• Task objective:
Write out every one of the saved entries below word for word, leaving out the pictures.

• Saved entries:
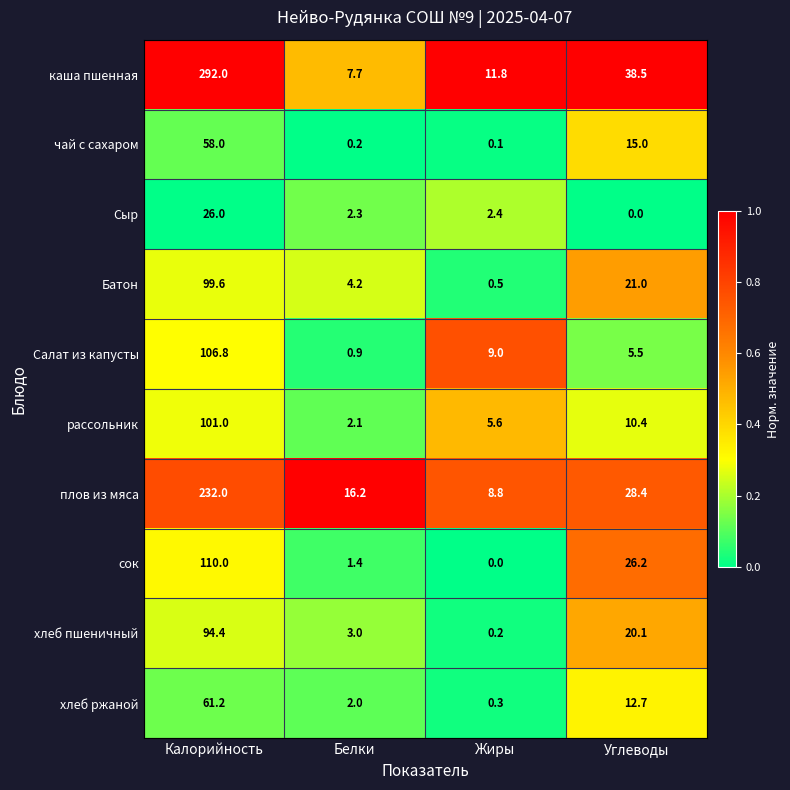

Which label corresponds to the largest value in the chart?

Калорийность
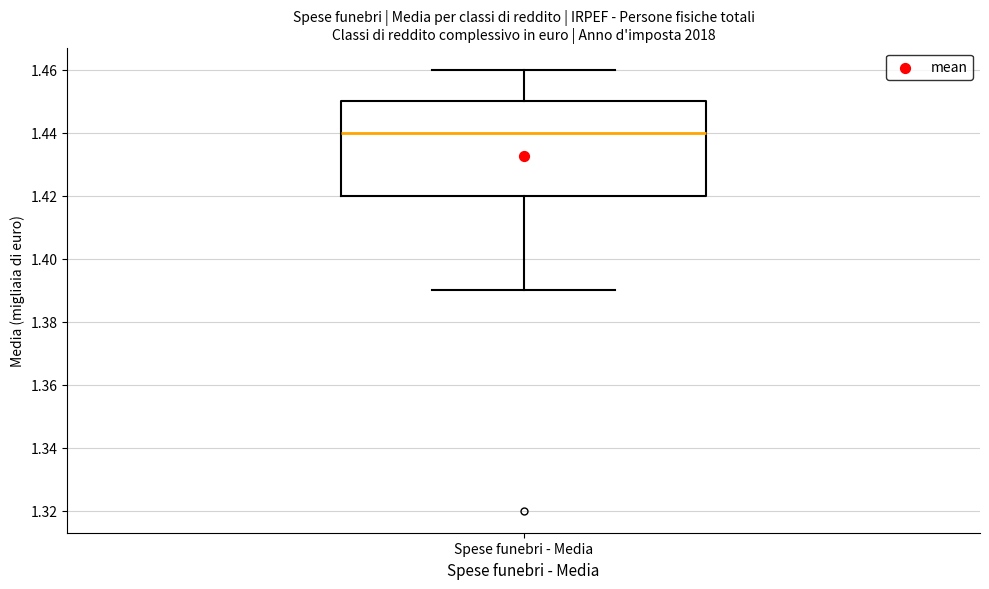

Read this box plot against the y-axis: the position of the median line, the range covered by the box, and the ends of both whiskers. The values are not printed on the chart, so give them approximately, as read against the axis.

median 1.44, box 1.42 to 1.45, whiskers 1.39 to 1.46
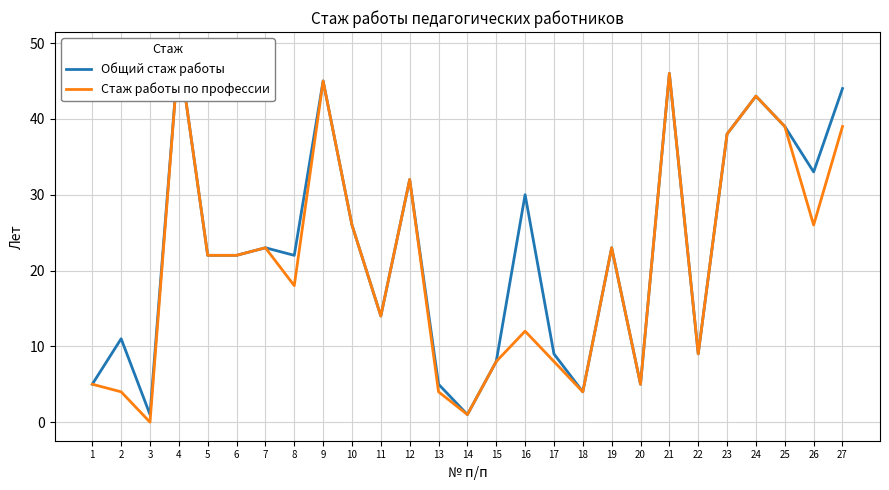

Which has a higher value, 2 or 18?

2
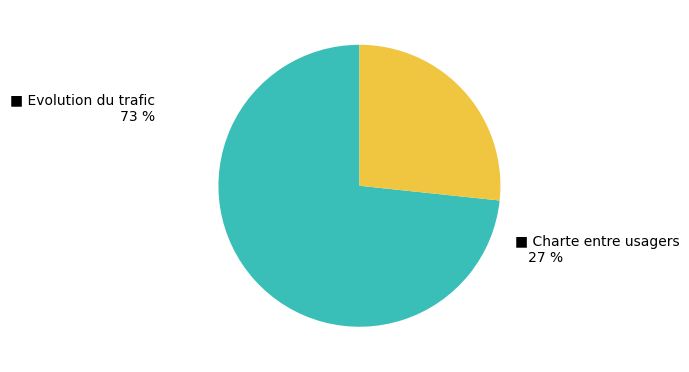

Does Statistiques - Charte entre usagers represent more than half of the total?

No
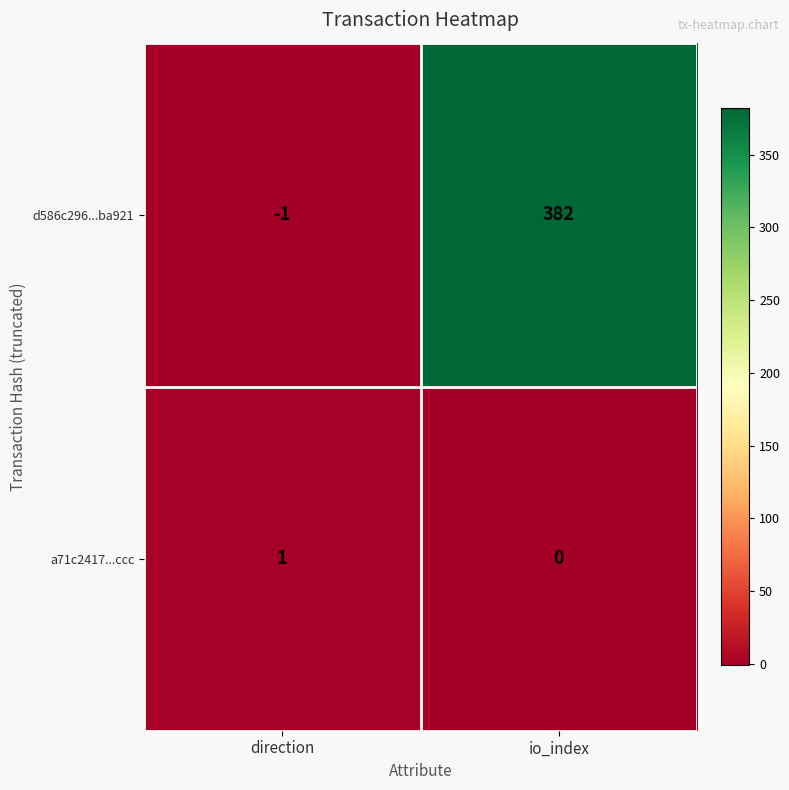

At direction, list the series in order from smallest to largest.

d586c296...ba921, a71c2417...ccc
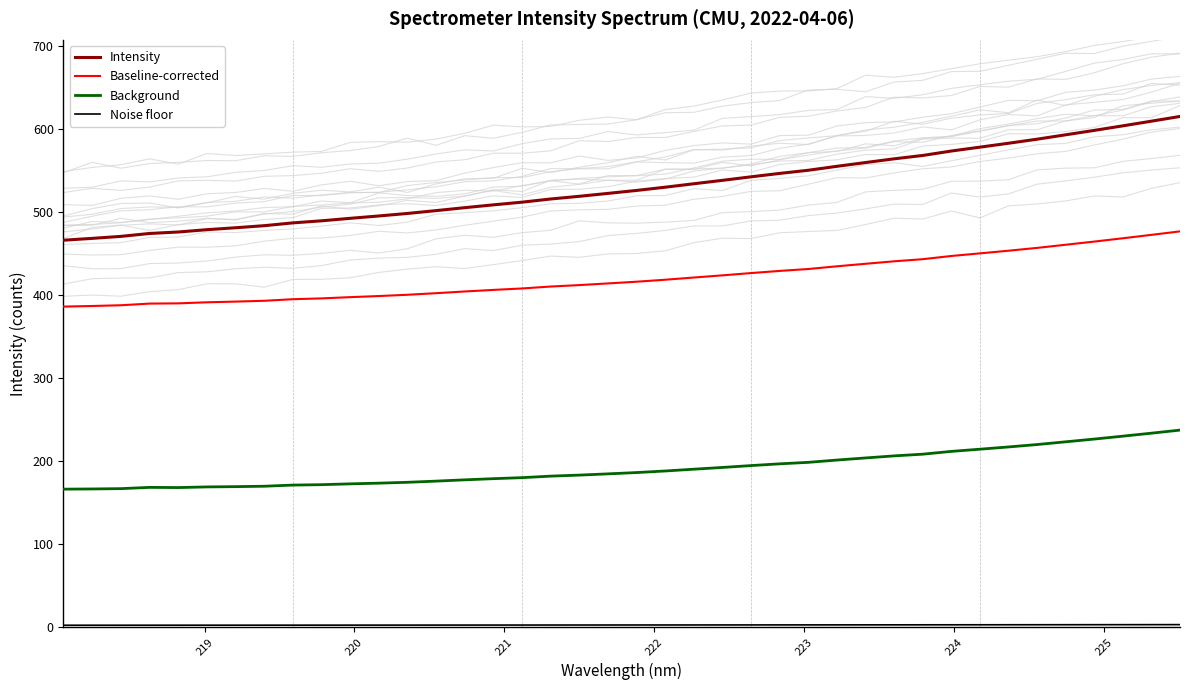

True or false: Noise floor has more than 0 interior local peaks.

False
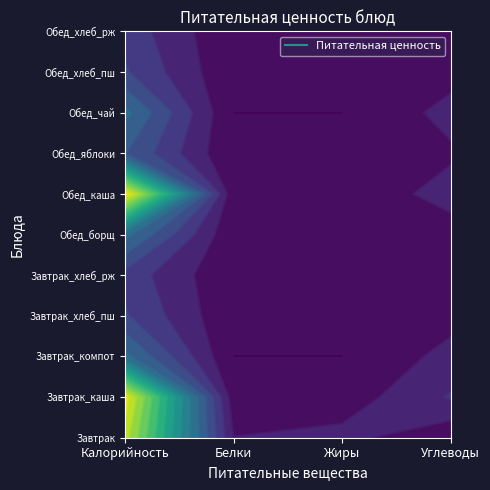

Which series has the largest range (max minus min)?

Обед_каша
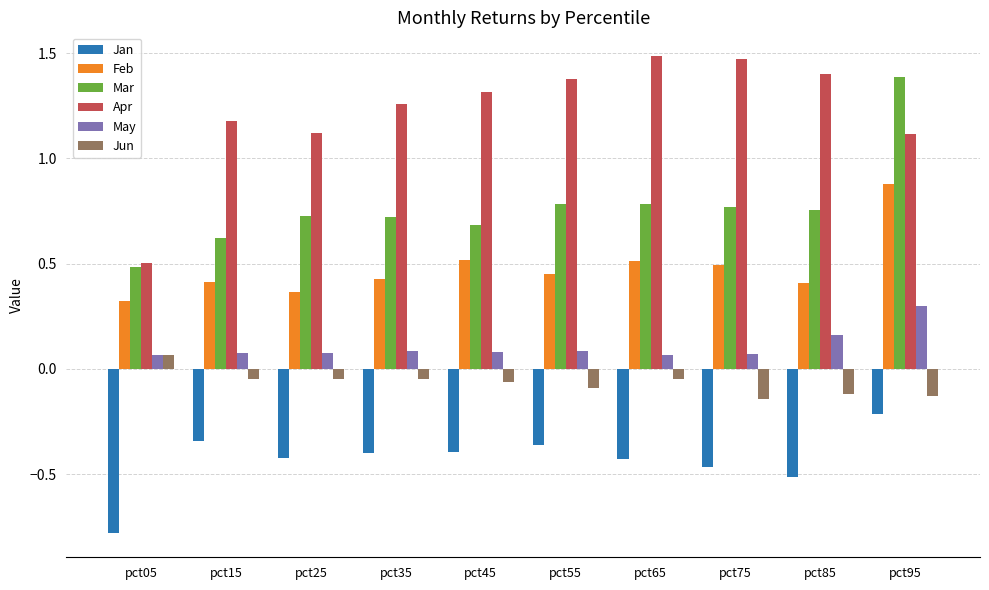

What are all the series names shown in the legend?

Jan, Feb, Mar, Apr, May, Jun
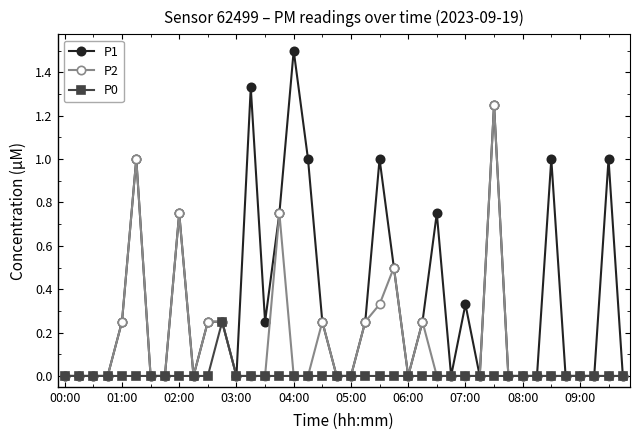

What is the maximum value for P1?

1.5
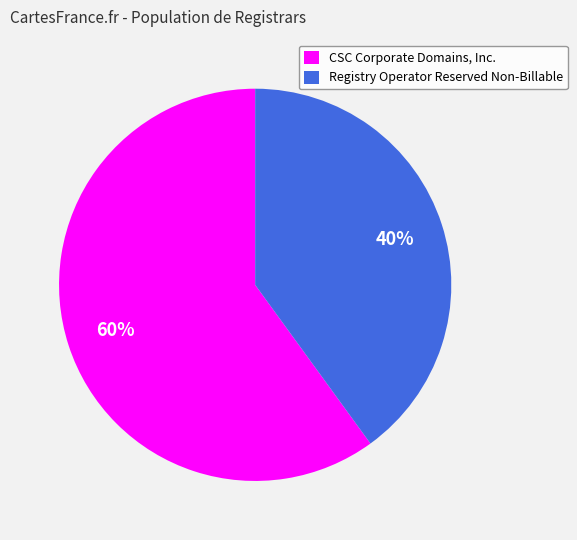

How many slices are in this pie chart?

2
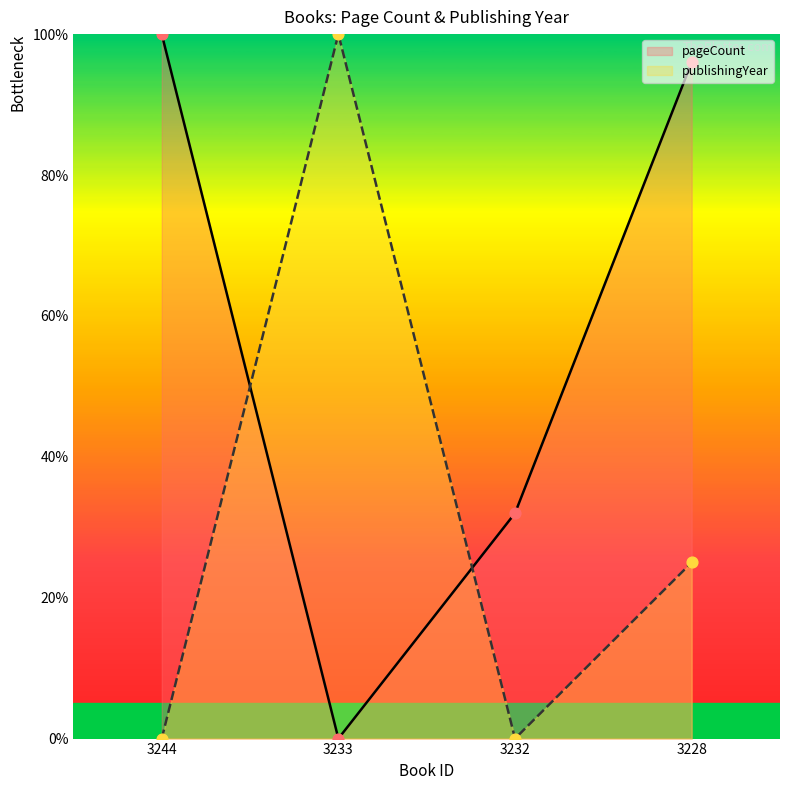

Which series reaches the minimum Y coordinate?

pageCount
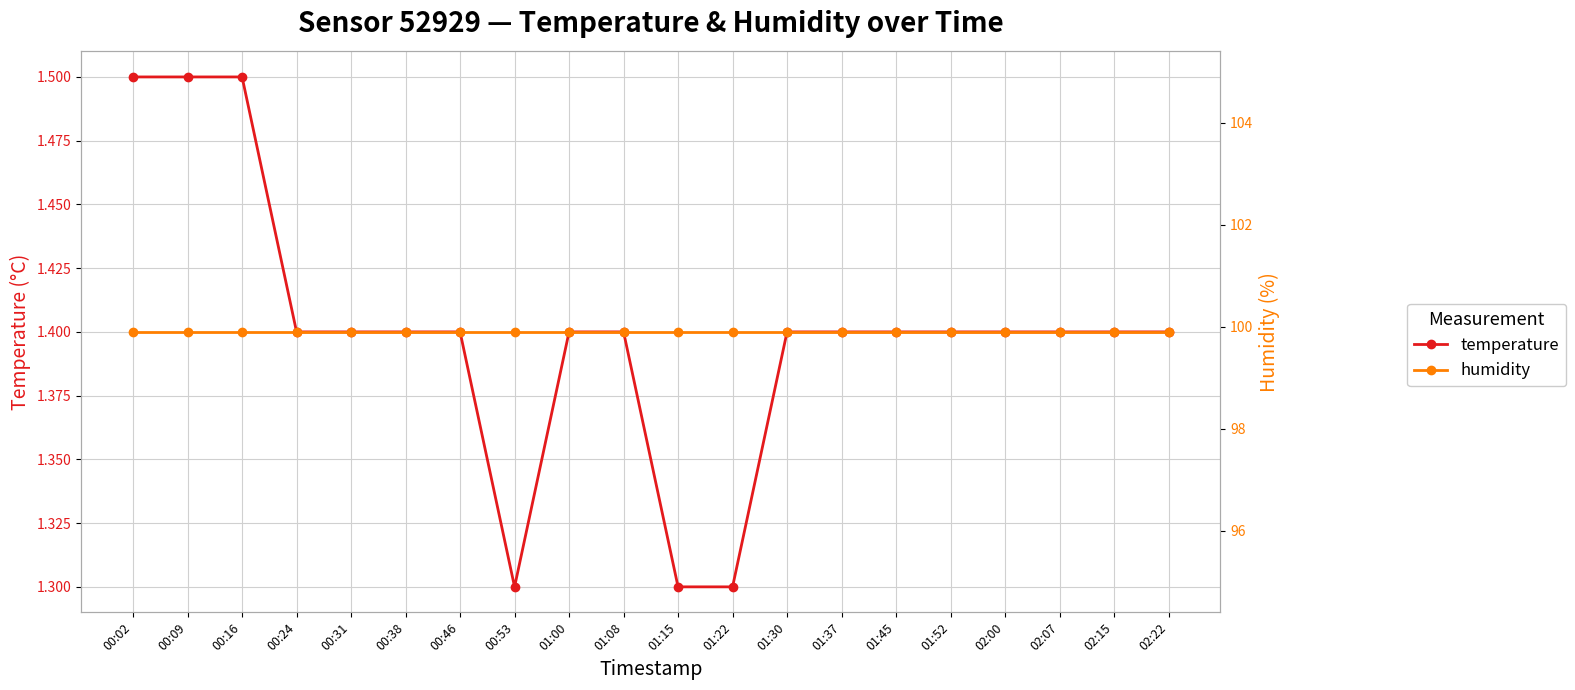

At which label is humidity closest to 99?

00:02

• Exercise output:
Which label corresponds to the largest value in the chart?

Калорийность

Read this box plot against the y-axis: the position of the median line, the range covered by the box, and the ends of both whiskers. The values are not printed on the chart, so give them approximately, as read against the axis.

median 1.44, box 1.42 to 1.45, whiskers 1.39 to 1.46

Which has a higher value, 2 or 18?

2

Does Statistiques - Charte entre usagers represent more than half of the total?

No

At direction, list the series in order from smallest to largest.

d586c296...ba921, a71c2417...ccc

True or false: Noise floor has more than 0 interior local peaks.

False

Which series has the largest range (max minus min)?

Обед_каша

What are all the series names shown in the legend?

Jan, Feb, Mar, Apr, May, Jun

What is the maximum value for P1?

1.5

How many slices are in this pie chart?

2

Which series reaches the minimum Y coordinate?

pageCount

At which label is humidity closest to 99?

00:02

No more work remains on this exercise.